Question

A new production system for a factory is to be purchased and installed for $132,625. This system will save approximately 300,000 kWh of electric power each year for a 6-year period. Assume the cost of electricity is $0.10 per kWh, and factory MARR is 15% per year, and the salvage value of the system will be $8,351 at year 6. Using the AW method to analyzes if this investment is economically justified

A- calculate the AW of the above investment and insert the result below.
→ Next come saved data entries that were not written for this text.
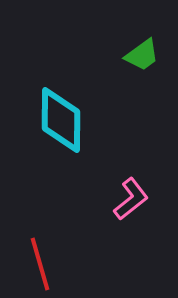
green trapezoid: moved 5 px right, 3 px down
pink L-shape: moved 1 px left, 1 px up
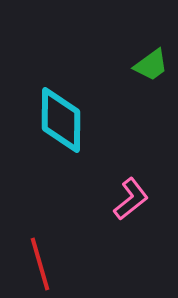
green trapezoid: moved 9 px right, 10 px down
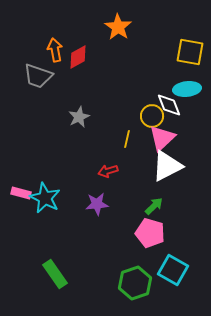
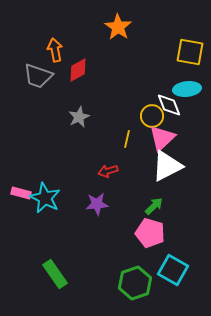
red diamond: moved 13 px down
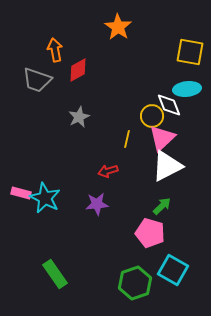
gray trapezoid: moved 1 px left, 4 px down
green arrow: moved 8 px right
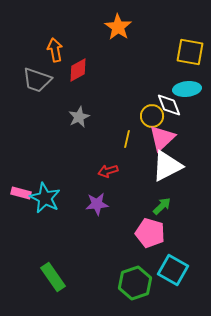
green rectangle: moved 2 px left, 3 px down
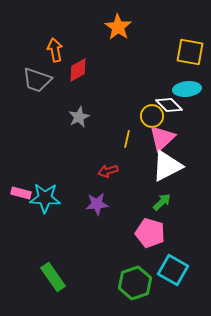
white diamond: rotated 24 degrees counterclockwise
cyan star: rotated 24 degrees counterclockwise
green arrow: moved 4 px up
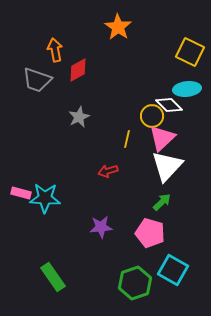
yellow square: rotated 16 degrees clockwise
white triangle: rotated 20 degrees counterclockwise
purple star: moved 4 px right, 23 px down
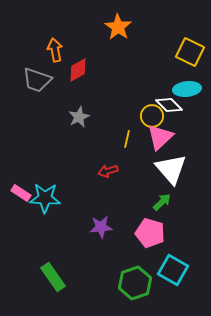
pink triangle: moved 2 px left, 1 px up
white triangle: moved 4 px right, 3 px down; rotated 24 degrees counterclockwise
pink rectangle: rotated 18 degrees clockwise
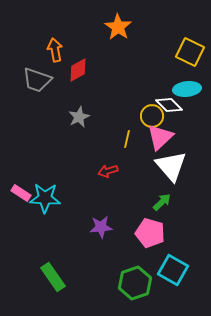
white triangle: moved 3 px up
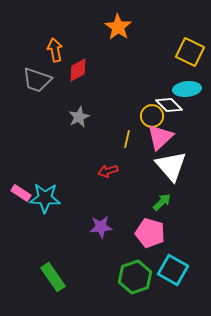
green hexagon: moved 6 px up
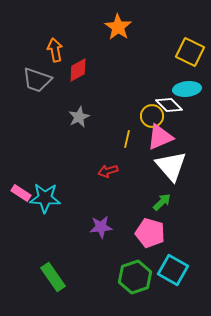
pink triangle: rotated 20 degrees clockwise
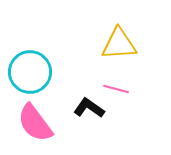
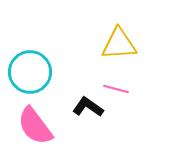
black L-shape: moved 1 px left, 1 px up
pink semicircle: moved 3 px down
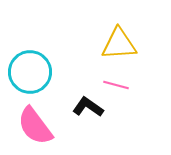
pink line: moved 4 px up
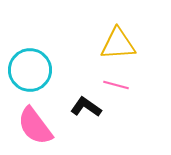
yellow triangle: moved 1 px left
cyan circle: moved 2 px up
black L-shape: moved 2 px left
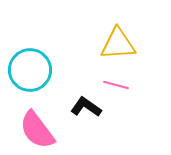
pink semicircle: moved 2 px right, 4 px down
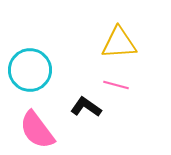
yellow triangle: moved 1 px right, 1 px up
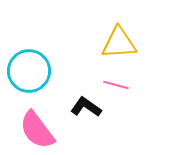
cyan circle: moved 1 px left, 1 px down
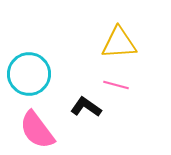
cyan circle: moved 3 px down
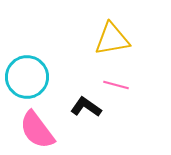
yellow triangle: moved 7 px left, 4 px up; rotated 6 degrees counterclockwise
cyan circle: moved 2 px left, 3 px down
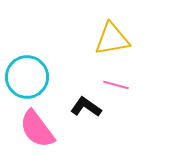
pink semicircle: moved 1 px up
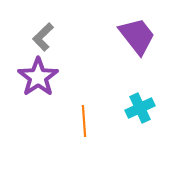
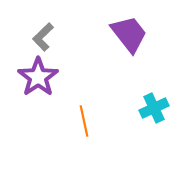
purple trapezoid: moved 8 px left, 2 px up
cyan cross: moved 14 px right
orange line: rotated 8 degrees counterclockwise
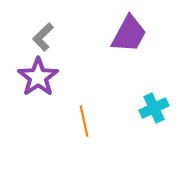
purple trapezoid: rotated 66 degrees clockwise
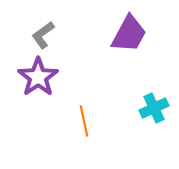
gray L-shape: moved 2 px up; rotated 8 degrees clockwise
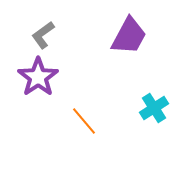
purple trapezoid: moved 2 px down
cyan cross: rotated 8 degrees counterclockwise
orange line: rotated 28 degrees counterclockwise
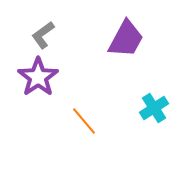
purple trapezoid: moved 3 px left, 3 px down
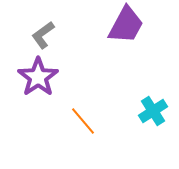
purple trapezoid: moved 14 px up
cyan cross: moved 1 px left, 3 px down
orange line: moved 1 px left
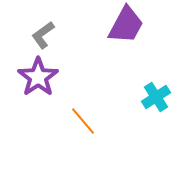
cyan cross: moved 3 px right, 14 px up
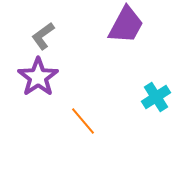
gray L-shape: moved 1 px down
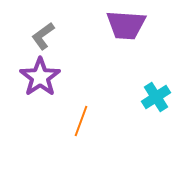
purple trapezoid: rotated 66 degrees clockwise
purple star: moved 2 px right
orange line: moved 2 px left; rotated 60 degrees clockwise
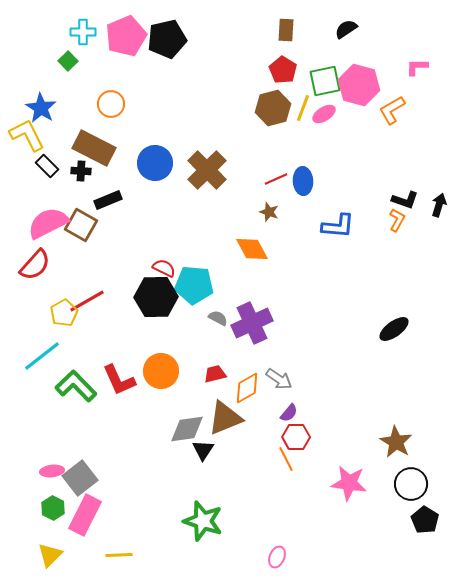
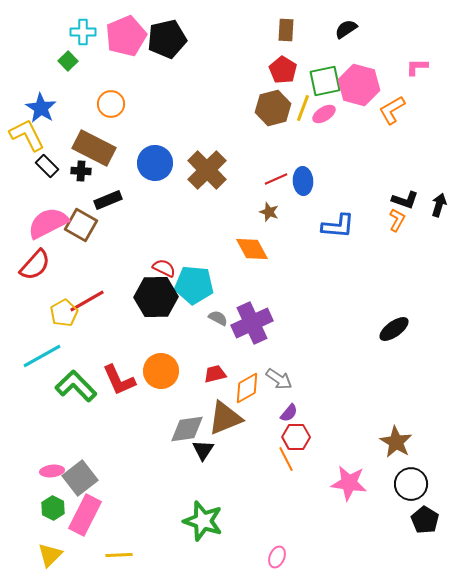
cyan line at (42, 356): rotated 9 degrees clockwise
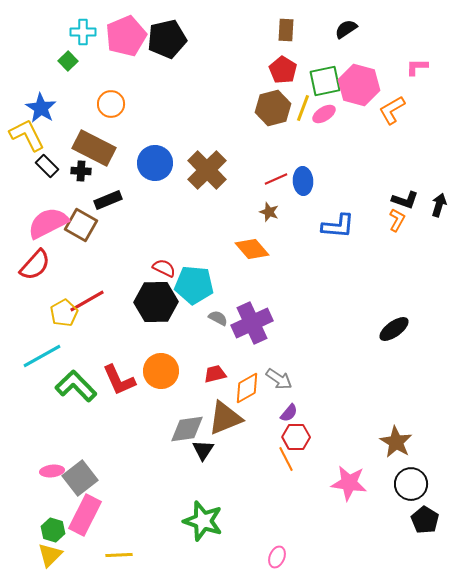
orange diamond at (252, 249): rotated 12 degrees counterclockwise
black hexagon at (156, 297): moved 5 px down
green hexagon at (53, 508): moved 22 px down; rotated 10 degrees counterclockwise
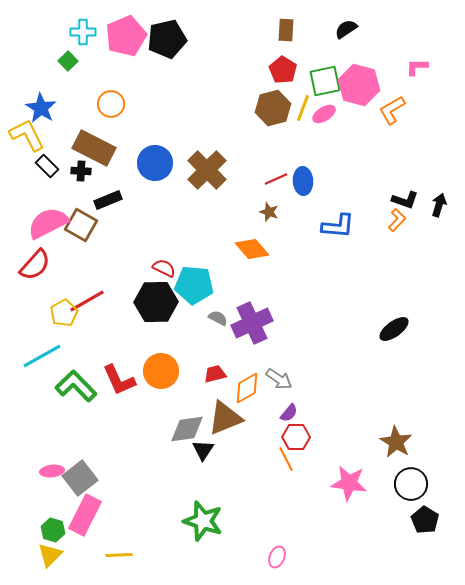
orange L-shape at (397, 220): rotated 15 degrees clockwise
B- Based on the AW value you got in the previous question, is this investment economically justified or not? type you explanation below

Answer 1

Solution:

Given,

Initial investment (P) = $132,625

Approximate electricity power to be saved every year =  300,000 kWh

Cost of electricity = $0.10 per kWh

Therefore, annual saving (C) = 300,000 x 0.10

= $ 30,000

MARR (i)= 15% per year

Life of the system (n) = 6 years

Salvage value of the system at the 6th year (S)= $8,351

The cashflow diagram is as follows:

A) We know that the annual worth (AW) method is commonly used for comparing alternatives. AW means that all incomes and disbursements are converted into an equivalent uniform annual (end-of-period) amount, which is the same each period.

Therefore, AW = -P (A/P, i, n) + C + S (A/F, i, n)

= -132,625(A/P, 15%, 6) + 30,000 + 8,351 (A/F, 15%, 6)

= (-132,625 x 0.2642) + 30,000 + (8,351 x 0.1142)

= -35,039.525 + 30,000 + 953.6842

= -$4,085.8408

= -$4,085.84

B) Based on the AW value in the previous question, is this investment economically not justified because the anuual worth obtained is a negative value. So it means that the by installing the machine, the factory will incur annual loss $4,085.84.